→ Instruction: State the number of lines in the following data that contain the string "derfinder", and nothing else.

<<<<

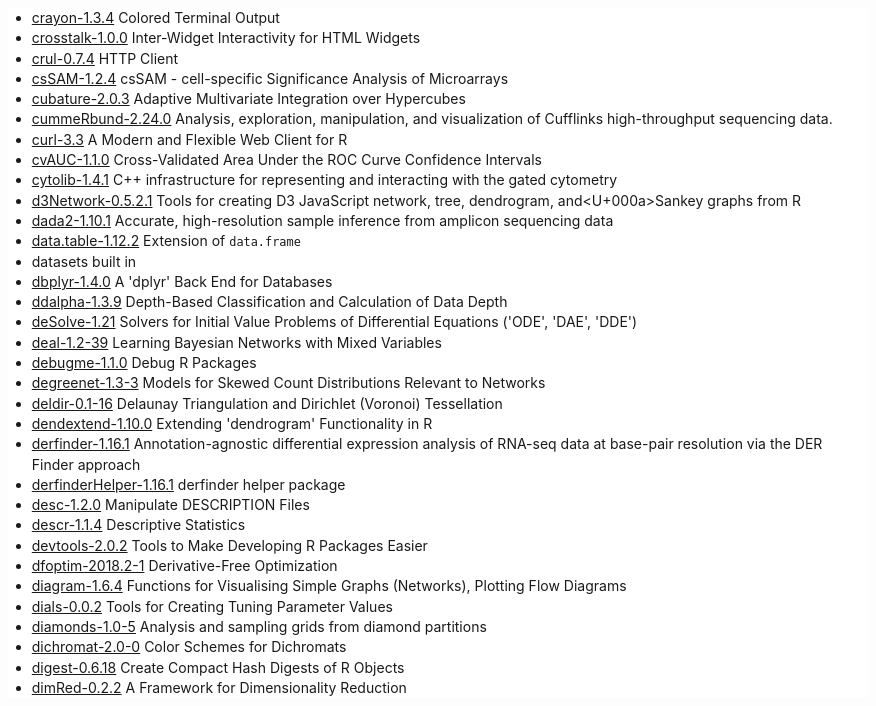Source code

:   * [crayon-1.3.4](https://cran.r-project.org/web/packages/crayon/index.html) Colored Terminal Output
  * [crosstalk-1.0.0](https://cran.r-project.org/web/packages/crosstalk/index.html) Inter-Widget Interactivity for HTML Widgets
  * [crul-0.7.4](https://cran.r-project.org/web/packages/crul/index.html) HTTP Client
  * [csSAM-1.2.4](https://cran.r-project.org/web/packages/csSAM/index.html) csSAM - cell-specific Significance Analysis of Microarrays
  * [cubature-2.0.3](https://cran.r-project.org/web/packages/cubature/index.html) Adaptive Multivariate Integration over Hypercubes
  * [cummeRbund-2.24.0](https://www.bioconductor.org/packages/release/bioc/html/cummeRbund.html) Analysis, exploration, manipulation, and visualization of Cufflinks high-throughput sequencing data.
  * [curl-3.3](https://cran.r-project.org/web/packages/curl/index.html) A Modern and Flexible Web Client for R
  * [cvAUC-1.1.0](https://cran.r-project.org/web/packages/cvAUC/index.html) Cross-Validated Area Under the ROC Curve Confidence Intervals
  * [cytolib-1.4.1](https://www.bioconductor.org/packages/release/bioc/html/cytolib.html) C++ infrastructure for representing and interacting with the gated cytometry
  * [d3Network-0.5.2.1](https://cran.r-project.org/web/packages/d3Network/index.html) Tools for creating D3 JavaScript network, tree, dendrogram, and<U+000a>Sankey graphs from R
  * [dada2-1.10.1](https://www.bioconductor.org/packages/release/bioc/html/dada2.html) Accurate, high-resolution sample inference from amplicon sequencing data
  * [data.table-1.12.2](https://cran.r-project.org/web/packages/data.table/index.html) Extension of `data.frame`
  * datasets built in
  * [dbplyr-1.4.0](https://cran.r-project.org/web/packages/dbplyr/index.html) A 'dplyr' Back End for Databases
  * [ddalpha-1.3.9](https://cran.r-project.org/web/packages/ddalpha/index.html) Depth-Based Classification and Calculation of Data Depth
  * [deSolve-1.21](https://cran.r-project.org/web/packages/deSolve/index.html) Solvers for Initial Value Problems of Differential Equations
('ODE', 'DAE', 'DDE')
  * [deal-1.2-39](https://cran.r-project.org/web/packages/deal/index.html) Learning Bayesian Networks with Mixed Variables
  * [debugme-1.1.0](https://cran.r-project.org/web/packages/debugme/index.html) Debug R Packages
  * [degreenet-1.3-3](https://cran.r-project.org/web/packages/degreenet/index.html) Models for Skewed Count Distributions Relevant to Networks
  * [deldir-0.1-16](https://cran.r-project.org/web/packages/deldir/index.html) Delaunay Triangulation and Dirichlet (Voronoi) Tessellation
  * [dendextend-1.10.0](https://cran.r-project.org/web/packages/dendextend/index.html) Extending 'dendrogram' Functionality in R
  * [derfinder-1.16.1](https://www.bioconductor.org/packages/release/bioc/html/derfinder.html) Annotation-agnostic differential expression analysis of RNA-seq data at base-pair resolution via the DER Finder approach
  * [derfinderHelper-1.16.1](https://www.bioconductor.org/packages/release/bioc/html/derfinderHelper.html) derfinder helper package
  * [desc-1.2.0](https://cran.r-project.org/web/packages/desc/index.html) Manipulate DESCRIPTION Files
  * [descr-1.1.4](https://cran.r-project.org/web/packages/descr/index.html) Descriptive Statistics
  * [devtools-2.0.2](https://cran.r-project.org/web/packages/devtools/index.html) Tools to Make Developing R Packages Easier
  * [dfoptim-2018.2-1](https://cran.r-project.org/web/packages/dfoptim/index.html) Derivative-Free Optimization
  * [diagram-1.6.4](https://cran.r-project.org/web/packages/diagram/index.html) Functions for Visualising Simple Graphs (Networks), Plotting
Flow Diagrams
  * [dials-0.0.2](https://cran.r-project.org/web/packages/dials/index.html) Tools for Creating Tuning Parameter Values
  * [diamonds-1.0-5](https://cran.r-project.org/web/packages/diamonds/index.html) Analysis and sampling grids from diamond partitions
  * [dichromat-2.0-0](https://cran.r-project.org/web/packages/dichromat/index.html) Color Schemes for Dichromats
  * [digest-0.6.18](https://cran.r-project.org/web/packages/digest/index.html) Create Compact Hash Digests of R Objects
  * [dimRed-0.2.2](https://cran.r-project.org/web/packages/dimRed/index.html) A Framework for Dimensionality Reduction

>>>>

→ Output: 2